Bruins In Need of a Trade
So the NHL season is more than half over, and the Bruins sit near the top of the Eastern Conference yet again. The B's have played some of the most solid and complete hockey of any team in the NHL this year, resulting in 43 points through 29 games played. Yet it can be argued that something is missing from this team. Do they have a sniper that can bury the puck consistently as the games wind down and points become more and more valuable?
The suggestion that the team needs an upgrade on their top two lines is in no way a shot at the players that occupy those spots. The Seguin, Marchand Bergeron line is one of the most dominate and dynamic in the NHL, and certainly mixing around those 3 would probably not be in the best interests of the team. However, the 1st line for the team has not consistently played at a first line level through almost 30 games. There are 19 games left in the year. David Kerjci, Milan Lucic and Nathan Horton sit at 24, 17, and 16 points, respectively. Lucic and Horton have struggled to score on a consistent clip. In a shortened season and points being as important as they are, the Bruins could certainly use an upgrade on offense.

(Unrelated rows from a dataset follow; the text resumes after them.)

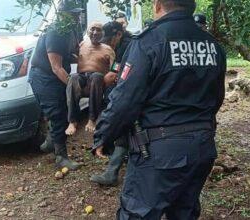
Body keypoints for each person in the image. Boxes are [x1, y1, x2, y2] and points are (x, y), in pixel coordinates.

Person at [92, 0, 226, 219]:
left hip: (160, 153)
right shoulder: (212, 44)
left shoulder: (148, 42)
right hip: (202, 147)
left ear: (157, 5)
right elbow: (217, 98)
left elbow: (124, 101)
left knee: (137, 213)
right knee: (184, 212)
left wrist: (103, 136)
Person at [28, 0, 83, 170]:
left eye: (77, 13)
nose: (77, 16)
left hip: (53, 76)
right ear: (62, 14)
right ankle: (61, 157)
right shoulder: (56, 31)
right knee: (58, 114)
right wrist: (72, 87)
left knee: (62, 111)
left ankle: (51, 143)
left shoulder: (70, 30)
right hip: (44, 77)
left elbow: (68, 55)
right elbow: (56, 67)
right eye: (73, 13)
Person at [90, 21, 130, 186]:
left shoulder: (131, 46)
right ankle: (114, 167)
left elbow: (119, 73)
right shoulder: (121, 46)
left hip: (135, 94)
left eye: (108, 40)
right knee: (126, 130)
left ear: (118, 35)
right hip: (133, 92)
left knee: (123, 127)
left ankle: (112, 173)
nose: (106, 44)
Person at [66, 22, 115, 135]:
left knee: (96, 76)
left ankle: (92, 119)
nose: (95, 32)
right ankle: (72, 121)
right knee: (73, 78)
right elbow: (74, 57)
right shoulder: (82, 44)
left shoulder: (108, 49)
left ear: (103, 33)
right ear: (88, 31)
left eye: (98, 30)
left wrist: (111, 74)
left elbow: (115, 66)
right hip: (82, 77)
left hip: (98, 78)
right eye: (92, 29)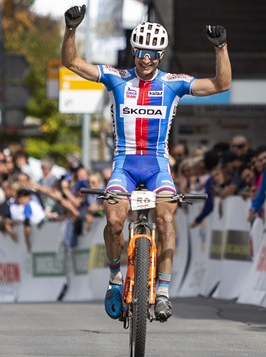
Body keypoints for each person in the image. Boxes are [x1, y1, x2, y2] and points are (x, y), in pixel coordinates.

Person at [61, 4, 231, 321]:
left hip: (157, 167)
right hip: (125, 166)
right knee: (113, 220)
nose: (146, 58)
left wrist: (221, 48)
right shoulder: (116, 78)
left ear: (161, 55)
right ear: (133, 50)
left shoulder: (173, 83)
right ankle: (114, 280)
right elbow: (71, 62)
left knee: (166, 217)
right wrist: (71, 29)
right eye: (141, 51)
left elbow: (221, 85)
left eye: (153, 53)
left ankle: (163, 291)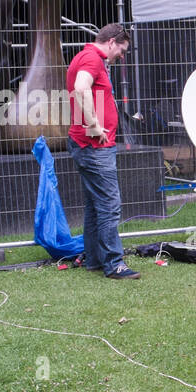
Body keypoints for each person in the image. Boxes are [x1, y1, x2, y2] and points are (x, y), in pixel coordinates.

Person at [67, 23, 138, 279]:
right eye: (122, 49)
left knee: (95, 205)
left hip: (86, 144)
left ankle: (95, 259)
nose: (122, 55)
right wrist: (95, 125)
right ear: (111, 42)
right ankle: (114, 263)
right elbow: (80, 86)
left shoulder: (84, 56)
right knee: (109, 205)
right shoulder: (92, 59)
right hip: (95, 146)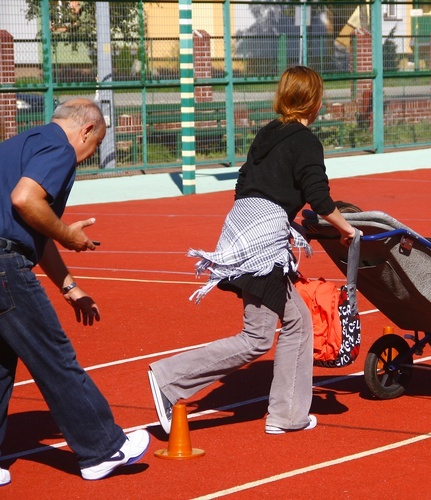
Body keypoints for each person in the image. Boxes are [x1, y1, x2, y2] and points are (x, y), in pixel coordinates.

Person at [0, 98, 150, 487]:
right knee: (52, 356)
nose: (87, 157)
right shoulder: (59, 147)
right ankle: (103, 449)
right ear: (86, 130)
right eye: (92, 148)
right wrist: (68, 233)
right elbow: (25, 201)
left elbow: (35, 225)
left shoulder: (21, 142)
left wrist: (69, 287)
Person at [147, 66, 356, 435]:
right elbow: (320, 197)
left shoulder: (268, 133)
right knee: (258, 336)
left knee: (297, 322)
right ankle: (170, 379)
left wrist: (276, 218)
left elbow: (246, 181)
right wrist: (346, 229)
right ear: (315, 102)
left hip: (242, 225)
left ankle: (287, 414)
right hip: (262, 238)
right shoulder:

The name that has been thrown around since nearly the off season two years ago is Jarome Iginla. The question is, what would it take Calgary to give up their franchise player? The team sits dead last in the West, tied with Colorado with 26 points. People think it would take an arm and a leg for the Flames to trade away their best player in the past 20 years, but I am not one of them. Even though it was under different circumstances, just last summer the Rangers acquired Rick Nash from Columbus for Brandon Dubinsky, Artem Anisimov (ANISIMOV?!) a 1st Rd pick and a prospect. Now Dubinsky and Anisimov are solid players, but they are not the best the Rangers had to offer. People always assume that for a trade to go down, one team needs to unload their best assets. But every few years (Ahem, Gasol to the Lakers...) a trade happens that blindsides fans and makes them wonder "how in the world could they have agreed to that?"
The Bruins are in a unique position. It is almost extinct now in the modern NHL, save for the Red Wings, where a team consistently wins at the highest level. Stanley Cups are the hardest championships to win in sports. It is because of the nature of the game: goalies get hot, the puck bounces the wrong way, a player gets caught out of position on a line change. Hundreds of things can go wrong in a quest for a Title, and for the Bruins, the time is now. If Peter Chiarelli can pull of a trade that brings an Iginla-type to Boston for the stretch run, he has to pull the trigger. He did the same in 2011, and the Bruins won their first Cup in 39 years. People cannot be concerned about the prospects that he may give up. Those players will pan out 2-3 years down the road. The Bruins have to gun for the Title this year. They cannot hold anything back.
If the team sits idle at the deadline and flame out a second consecutive year in the playoffs, the Bruins brass will catch some serious heat.
The time is now to go for a 2nd Title in three years, as nothing is guaranteed in the NHL. Just ask Pittsburgh. In 2009, after they beat the Wings in Game 7, the talk of a new Dynasty was all the rage. Since then, the Penguins have not made it back to the Eastern Finals. Albeit a variety of factors have derailed their quests for another Title, the point remains. It is a perfect example of how teams cannot be passive.
The Bruins have to win now, and not be concerned so much about the future that would inhibit them from pulling off a deadline steal that can put them back on top in 2013.